§ I TUOI COMPITI
1) Copia dal testo fornito il brano che comincia con "Home-made porn e" e finisce con "è mai esistita.".
2) Ripeti senza cambiare nulla le righe dei record, partendo dall'inizio dei record e arrivando fino alla riga con "<instances>", compresa.

§ TESTO FORNITO
===

Home-made porn e guerra santa
di Helena Janeczek
Un’ accozzaglia di estremisti cristiani fabbrica qualcosa che forse è soltanto un trailer di 13 minuti postato su Youtube o forse un film allungato con spezzoni di altre pellicole – nella migliore tradizione dei b-movie – visto qualche tempo fa da quattro gatti in una sala di Hollywood Boulevard. Senza dubbio, però, è un falso, prodotto arruolando dei poveretti convinti di recitare in un innocuo polpettone dal titolo Desert Warrior, e poi trasformato grazie al doppiaggio (soprattutto quello in arabo), in un vilipendio sistematico di Maometto. Una megaproduzione con un cast di 80 attori costata 5 milioni di dollari, sovvenzionata da 100 donatori ebrei e diretta da un ebreo israeliano di nome Sam Bacile, non è mai esistita.

===

[Record estratti]

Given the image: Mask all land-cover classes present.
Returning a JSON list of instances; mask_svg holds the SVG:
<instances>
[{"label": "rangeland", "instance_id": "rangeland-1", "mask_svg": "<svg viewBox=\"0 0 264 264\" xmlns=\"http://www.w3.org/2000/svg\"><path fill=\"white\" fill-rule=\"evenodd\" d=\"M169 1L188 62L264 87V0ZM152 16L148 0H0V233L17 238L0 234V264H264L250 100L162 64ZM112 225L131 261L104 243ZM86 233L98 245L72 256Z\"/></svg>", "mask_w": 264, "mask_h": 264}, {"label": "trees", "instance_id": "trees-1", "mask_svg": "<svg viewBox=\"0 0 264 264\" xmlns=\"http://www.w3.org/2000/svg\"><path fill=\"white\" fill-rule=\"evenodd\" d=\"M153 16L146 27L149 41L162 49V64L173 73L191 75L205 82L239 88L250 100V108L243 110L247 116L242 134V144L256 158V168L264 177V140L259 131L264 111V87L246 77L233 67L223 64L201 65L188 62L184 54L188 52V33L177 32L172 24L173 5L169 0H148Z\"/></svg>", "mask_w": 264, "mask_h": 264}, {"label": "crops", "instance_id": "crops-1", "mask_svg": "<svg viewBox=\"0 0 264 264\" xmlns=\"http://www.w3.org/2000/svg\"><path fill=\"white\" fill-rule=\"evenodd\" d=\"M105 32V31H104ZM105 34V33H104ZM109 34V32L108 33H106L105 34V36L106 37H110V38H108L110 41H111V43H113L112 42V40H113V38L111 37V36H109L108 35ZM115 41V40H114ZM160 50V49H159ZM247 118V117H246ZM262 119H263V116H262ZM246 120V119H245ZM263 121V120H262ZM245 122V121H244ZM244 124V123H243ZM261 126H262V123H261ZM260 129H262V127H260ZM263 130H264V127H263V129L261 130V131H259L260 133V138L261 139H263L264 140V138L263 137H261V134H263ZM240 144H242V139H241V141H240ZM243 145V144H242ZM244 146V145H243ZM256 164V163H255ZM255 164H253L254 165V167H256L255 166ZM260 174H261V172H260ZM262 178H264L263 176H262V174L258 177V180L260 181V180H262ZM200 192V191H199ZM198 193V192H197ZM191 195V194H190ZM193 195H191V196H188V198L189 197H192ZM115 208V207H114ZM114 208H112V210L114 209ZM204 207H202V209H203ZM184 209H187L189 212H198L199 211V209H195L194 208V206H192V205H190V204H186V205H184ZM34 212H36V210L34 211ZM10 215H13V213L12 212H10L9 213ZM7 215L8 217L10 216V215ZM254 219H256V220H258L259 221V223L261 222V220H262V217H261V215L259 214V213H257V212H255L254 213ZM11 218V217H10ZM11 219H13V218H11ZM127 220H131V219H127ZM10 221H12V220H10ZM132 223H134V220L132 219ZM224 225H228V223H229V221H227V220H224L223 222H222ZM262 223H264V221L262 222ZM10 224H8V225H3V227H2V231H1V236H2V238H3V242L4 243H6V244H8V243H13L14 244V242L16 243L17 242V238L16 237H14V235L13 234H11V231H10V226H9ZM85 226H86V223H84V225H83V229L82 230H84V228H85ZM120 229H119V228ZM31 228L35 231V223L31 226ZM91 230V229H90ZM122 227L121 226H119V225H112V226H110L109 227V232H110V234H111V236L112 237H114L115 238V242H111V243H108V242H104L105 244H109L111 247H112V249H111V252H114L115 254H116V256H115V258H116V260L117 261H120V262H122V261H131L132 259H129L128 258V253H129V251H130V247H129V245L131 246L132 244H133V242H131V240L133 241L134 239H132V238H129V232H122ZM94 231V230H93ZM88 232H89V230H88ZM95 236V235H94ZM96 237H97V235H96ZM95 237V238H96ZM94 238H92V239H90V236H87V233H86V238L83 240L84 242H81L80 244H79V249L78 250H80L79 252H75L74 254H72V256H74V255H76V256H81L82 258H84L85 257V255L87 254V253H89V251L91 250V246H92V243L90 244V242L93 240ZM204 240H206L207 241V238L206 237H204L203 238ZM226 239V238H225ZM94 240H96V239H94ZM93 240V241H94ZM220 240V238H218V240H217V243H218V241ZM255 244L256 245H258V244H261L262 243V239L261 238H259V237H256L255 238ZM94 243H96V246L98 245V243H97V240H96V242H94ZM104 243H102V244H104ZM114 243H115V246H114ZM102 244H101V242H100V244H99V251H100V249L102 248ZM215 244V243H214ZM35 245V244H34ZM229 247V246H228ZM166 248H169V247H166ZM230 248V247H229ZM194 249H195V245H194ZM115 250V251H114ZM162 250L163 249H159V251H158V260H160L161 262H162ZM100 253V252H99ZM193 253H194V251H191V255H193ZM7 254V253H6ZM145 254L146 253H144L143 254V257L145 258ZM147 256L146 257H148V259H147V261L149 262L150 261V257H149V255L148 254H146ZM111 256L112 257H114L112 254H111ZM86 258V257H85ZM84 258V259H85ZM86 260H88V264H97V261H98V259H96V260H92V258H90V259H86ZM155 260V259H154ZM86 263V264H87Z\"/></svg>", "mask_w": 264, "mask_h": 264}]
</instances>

===

§ RISULTATI PER COMPITO
1)
Home-made porn e guerra santa
di Helena Janeczek
Un’ accozzaglia di estremisti cristiani fabbrica qualcosa che forse è soltanto un trailer di 13 minuti postato su Youtube o forse un film allungato con spezzoni di altre pellicole – nella migliore tradizione dei b-movie – visto qualche tempo fa da quattro gatti in una sala di Hollywood Boulevard. Senza dubbio, però, è un falso, prodotto arruolando dei poveretti convinti di recitare in un innocuo polpettone dal titolo Desert Warrior, e poi trasformato grazie al doppiaggio (soprattutto quello in arabo), in un vilipendio sistematico di Maometto. Una megaproduzione con un cast di 80 attori costata 5 milioni di dollari, sovvenzionata da 100 donatori ebrei e diretta da un ebreo israeliano di nome Sam Bacile, non è mai esistita.

2)
Given the image: Mask all land-cover classes present.
Returning a JSON list of instances; mask_svg holds the SVG:
<instances>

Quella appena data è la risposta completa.